» **About this exercise**:
Reproduce the lines of the rows that begin with the line containing "### GetStatusMessageOk" and continue through the end of the rows, including both ends.

*** Opening of Data for the task ***

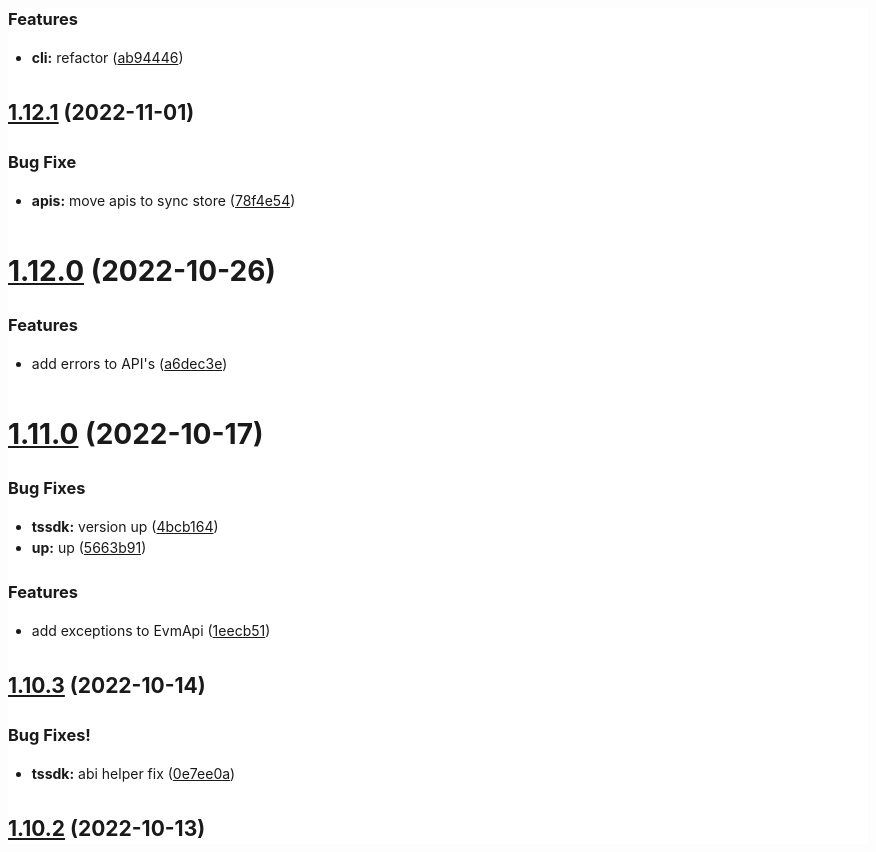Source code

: ### Features

- **cli:** refactor ([ab94446](https://github.com/thepower/power_hub/commit/ab94446f57301337eeff9e2c20554c62db2b4eab))

## [1.12.1](https://github.com/thepower/power_hub/compare/@thepowereco/tssdk@1.12.0...@thepowereco/tssdk@1.12.1) (2022-11-01)

### Bug Fixe

- **apis:** move apis to sync store ([78f4e54](https://github.com/thepower/power_hub/commit/78f4e547023e885019e669d6b04963308d905cf8))

# [1.12.0](https://github.com/thepower/power_hub/compare/@thepowereco/tssdk@1.11.0...@thepowereco/tssdk@1.12.0) (2022-10-26)

### Features

- add errors to API's ([a6dec3e](https://github.com/thepower/power_hub/commit/a6dec3ee402ddcb0bd824fb3e46c0eb331949ff9))

# [1.11.0](https://github.com/thepower/power_hub/compare/@thepowereco/tssdk@1.10.3...@thepowereco/tssdk@1.11.0) (2022-10-17)

### Bug Fixes

- **tssdk:** version up ([4bcb164](https://github.com/thepower/power_hub/commit/4bcb16449be7882e32ce47a0d36a6480399ef30e))
- **up:** up ([5663b91](https://github.com/thepower/power_hub/commit/5663b913ac8f35654ecf2eedd62b05670aa75403))

### Features

- add exceptions to EvmApi ([1eecb51](https://github.com/thepower/power_hub/commit/1eecb514f12a18276264149156fb056d2a80318b))

## [1.10.3](https://github.com/thepower/power_hub/compare/@thepowereco/tssdk@1.10.2...@thepowereco/tssdk@1.10.3) (2022-10-14)

### Bug Fixes!

- **tssdk:** abi helper fix ([0e7ee0a](https://github.com/thepower/power_hub/commit/0e7ee0ac887128e82e70ebe3c0d9086ba3f3873b))

## [1.10.2](https://github.com/thepower/power_hub/compare/@thepowereco/tssdk@1.10.1...@thepowereco/tssdk@1.10.2) (2022-10-13)
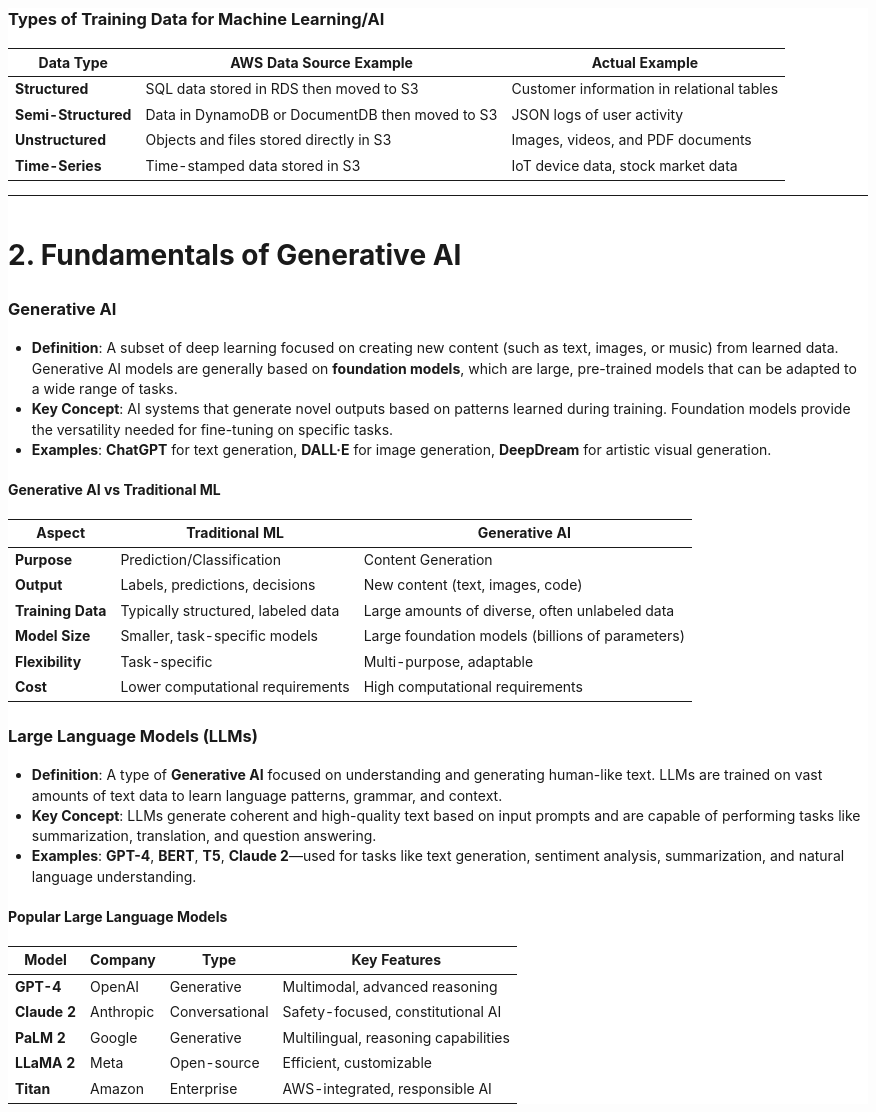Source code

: ### Types of Training Data for Machine Learning/AI
| Data Type | AWS Data Source Example | Actual Example |
|-----------|------------------------|----------------|
| **Structured** | SQL data stored in RDS then moved to S3 | Customer information in relational tables |
| **Semi-Structured** | Data in DynamoDB or DocumentDB then moved to S3 | JSON logs of user activity |
| **Unstructured** | Objects and files stored directly in S3 | Images, videos, and PDF documents |
| **Time-Series** | Time-stamped data stored in S3 | IoT device data, stock market data |

---

# 2. Fundamentals of Generative AI

### Generative AI
- **Definition**: A subset of deep learning focused on creating new content (such as text, images, or music) from learned data. Generative AI models are generally based on **foundation models**, which are large, pre-trained models that can be adapted to a wide range of tasks.
- **Key Concept**: AI systems that generate novel outputs based on patterns learned during training. Foundation models provide the versatility needed for fine-tuning on specific tasks.
- **Examples**: **ChatGPT** for text generation, **DALL·E** for image generation, **DeepDream** for artistic visual generation.

#### Generative AI vs Traditional ML
| Aspect | Traditional ML | Generative AI |
|--------|----------------|---------------|
| **Purpose** | Prediction/Classification | Content Generation |
| **Output** | Labels, predictions, decisions | New content (text, images, code) |
| **Training Data** | Typically structured, labeled data | Large amounts of diverse, often unlabeled data |
| **Model Size** | Smaller, task-specific models | Large foundation models (billions of parameters) |
| **Flexibility** | Task-specific | Multi-purpose, adaptable |
| **Cost** | Lower computational requirements | High computational requirements |

### Large Language Models (LLMs)
- **Definition**: A type of **Generative AI** focused on understanding and generating human-like text. LLMs are trained on vast amounts of text data to learn language patterns, grammar, and context.
- **Key Concept**: LLMs generate coherent and high-quality text based on input prompts and are capable of performing tasks like summarization, translation, and question answering.
- **Examples**: **GPT-4**, **BERT**, **T5**, **Claude 2**—used for tasks like text generation, sentiment analysis, summarization, and natural language understanding.

#### Popular Large Language Models
| Model | Company | Type | Key Features |
|-------|---------|------|--------------|
| **GPT-4** | OpenAI | Generative | Multimodal, advanced reasoning |
| **Claude 2** | Anthropic | Conversational | Safety-focused, constitutional AI |
| **PaLM 2** | Google | Generative | Multilingual, reasoning capabilities |
| **LLaMA 2** | Meta | Open-source | Efficient, customizable |
| **Titan** | Amazon | Enterprise | AWS-integrated, responsible AI |
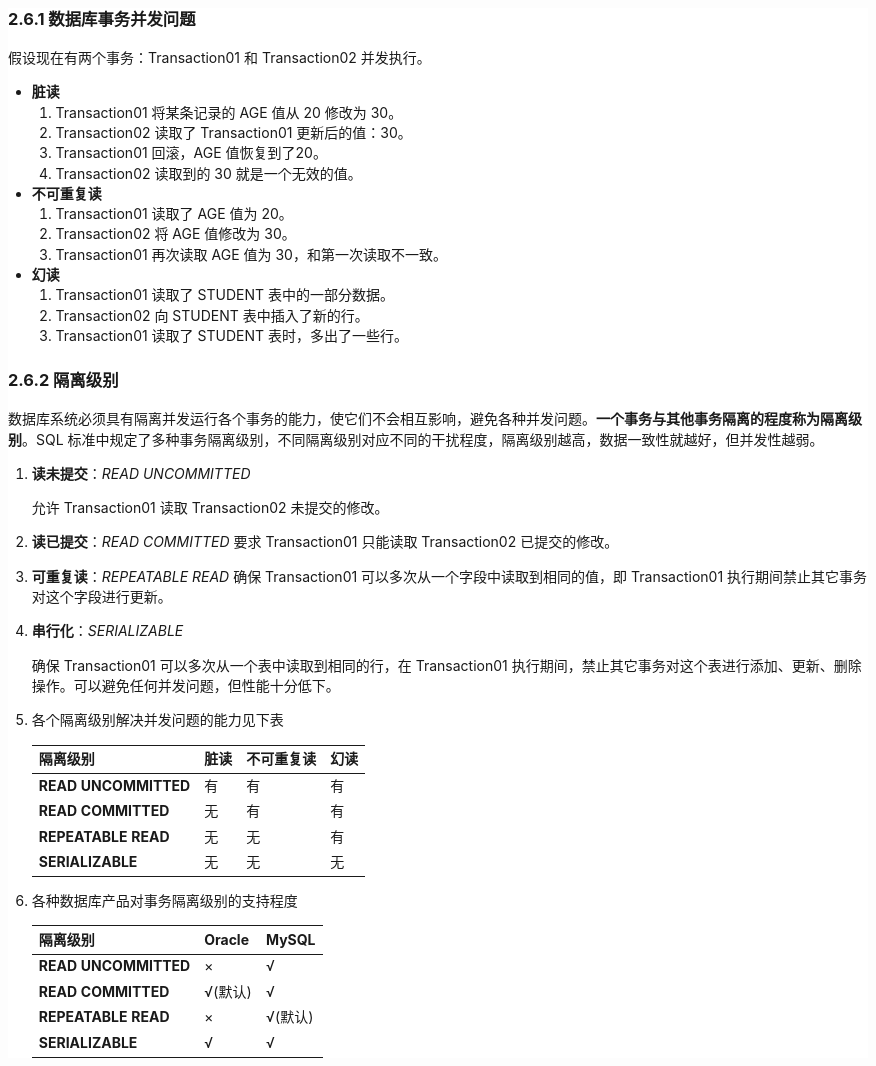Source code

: ### 2.6.1 数据库事务并发问题

假设现在有两个事务：Transaction01 和 Transaction02 并发执行。

- **脏读**
  1. Transaction01 将某条记录的 AGE 值从 20 修改为 30。
  2. Transaction02 读取了 Transaction01 更新后的值：30。
  3. Transaction01 回滚，AGE 值恢复到了20。
  4. Transaction02 读取到的 30 就是一个无效的值。
- **不可重复读**
   1. Transaction01 读取了 AGE 值为 20。
   2. Transaction02 将 AGE 值修改为 30。
   3. Transaction01 再次读取 AGE 值为 30，和第一次读取不一致。
- **幻读**
   	1. Transaction01 读取了 STUDENT 表中的一部分数据。
   	2. Transaction02 向 STUDENT 表中插入了新的行。
   	3. Transaction01 读取了 STUDENT 表时，多出了一些行。

### 2.6.2 隔离级别

数据库系统必须具有隔离并发运行各个事务的能力，使它们不会相互影响，避免各种并发问题。**一个事务与其他事务隔离的程度称为隔离级别**。SQL 标准中规定了多种事务隔离级别，不同隔离级别对应不同的干扰程度，隔离级别越高，数据一致性就越好，但并发性越弱。

1. **读未提交**：*READ UNCOMMITTED*

   允许 Transaction01 读取 Transaction02 未提交的修改。

2. **读已提交**：*READ COMMITTED*
   要求 Transaction01 只能读取 Transaction02 已提交的修改。

3. **可重复读**：*REPEATABLE READ*
   确保 Transaction01 可以多次从一个字段中读取到相同的值，即 Transaction01 执行期间禁止其它事务对这个字段进行更新。

4. **串行化**：*SERIALIZABLE*

   确保 Transaction01 可以多次从一个表中读取到相同的行，在 Transaction01 执行期间，禁止其它事务对这个表进行添加、更新、删除操作。可以避免任何并发问题，但性能十分低下。

5. 各个隔离级别解决并发问题的能力见下表

   | 隔离级别             | 脏读 | 不可重复读 | 幻读 |
   | -------------------- | ---- | ---------- | ---- |
   | **READ UNCOMMITTED** | 有   | 有         | 有   |
   | **READ COMMITTED**   | 无   | 有         | 有   |
   | **REPEATABLE READ**  | 无   | 无         | 有   |
   | **SERIALIZABLE**     | 无   | 无         | 无   |

6. 各种数据库产品对事务隔离级别的支持程度

   | 隔离级别             | Oracle  | MySQL   |
   | -------------------- | ------- | ------- |
   | **READ UNCOMMITTED** | ×       | √       |
   | **READ COMMITTED**   | √(默认) | √       |
   | **REPEATABLE READ**  | ×       | √(默认) |
   | **SERIALIZABLE**     | √       | √       |
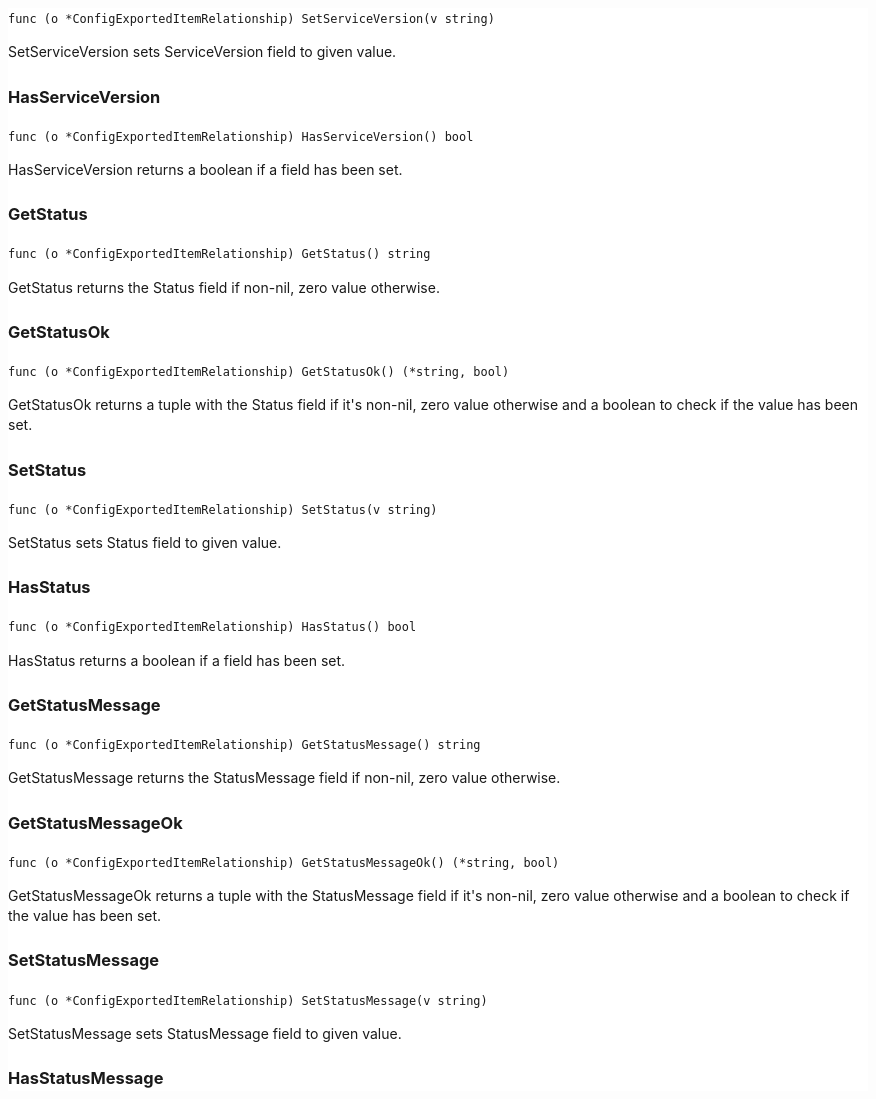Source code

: `func (o *ConfigExportedItemRelationship) SetServiceVersion(v string)`

SetServiceVersion sets ServiceVersion field to given value.

### HasServiceVersion

`func (o *ConfigExportedItemRelationship) HasServiceVersion() bool`

HasServiceVersion returns a boolean if a field has been set.

### GetStatus

`func (o *ConfigExportedItemRelationship) GetStatus() string`

GetStatus returns the Status field if non-nil, zero value otherwise.

### GetStatusOk

`func (o *ConfigExportedItemRelationship) GetStatusOk() (*string, bool)`

GetStatusOk returns a tuple with the Status field if it's non-nil, zero value otherwise
and a boolean to check if the value has been set.

### SetStatus

`func (o *ConfigExportedItemRelationship) SetStatus(v string)`

SetStatus sets Status field to given value.

### HasStatus

`func (o *ConfigExportedItemRelationship) HasStatus() bool`

HasStatus returns a boolean if a field has been set.

### GetStatusMessage

`func (o *ConfigExportedItemRelationship) GetStatusMessage() string`

GetStatusMessage returns the StatusMessage field if non-nil, zero value otherwise.

### GetStatusMessageOk

`func (o *ConfigExportedItemRelationship) GetStatusMessageOk() (*string, bool)`

GetStatusMessageOk returns a tuple with the StatusMessage field if it's non-nil, zero value otherwise
and a boolean to check if the value has been set.

### SetStatusMessage

`func (o *ConfigExportedItemRelationship) SetStatusMessage(v string)`

SetStatusMessage sets StatusMessage field to given value.

### HasStatusMessage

*** Close of Data for the task ***

» **Worked solution**:
### GetStatusMessageOk

`func (o *ConfigExportedItemRelationship) GetStatusMessageOk() (*string, bool)`

GetStatusMessageOk returns a tuple with the StatusMessage field if it's non-nil, zero value otherwise
and a boolean to check if the value has been set.

### SetStatusMessage

`func (o *ConfigExportedItemRelationship) SetStatusMessage(v string)`

SetStatusMessage sets StatusMessage field to given value.

### HasStatusMessage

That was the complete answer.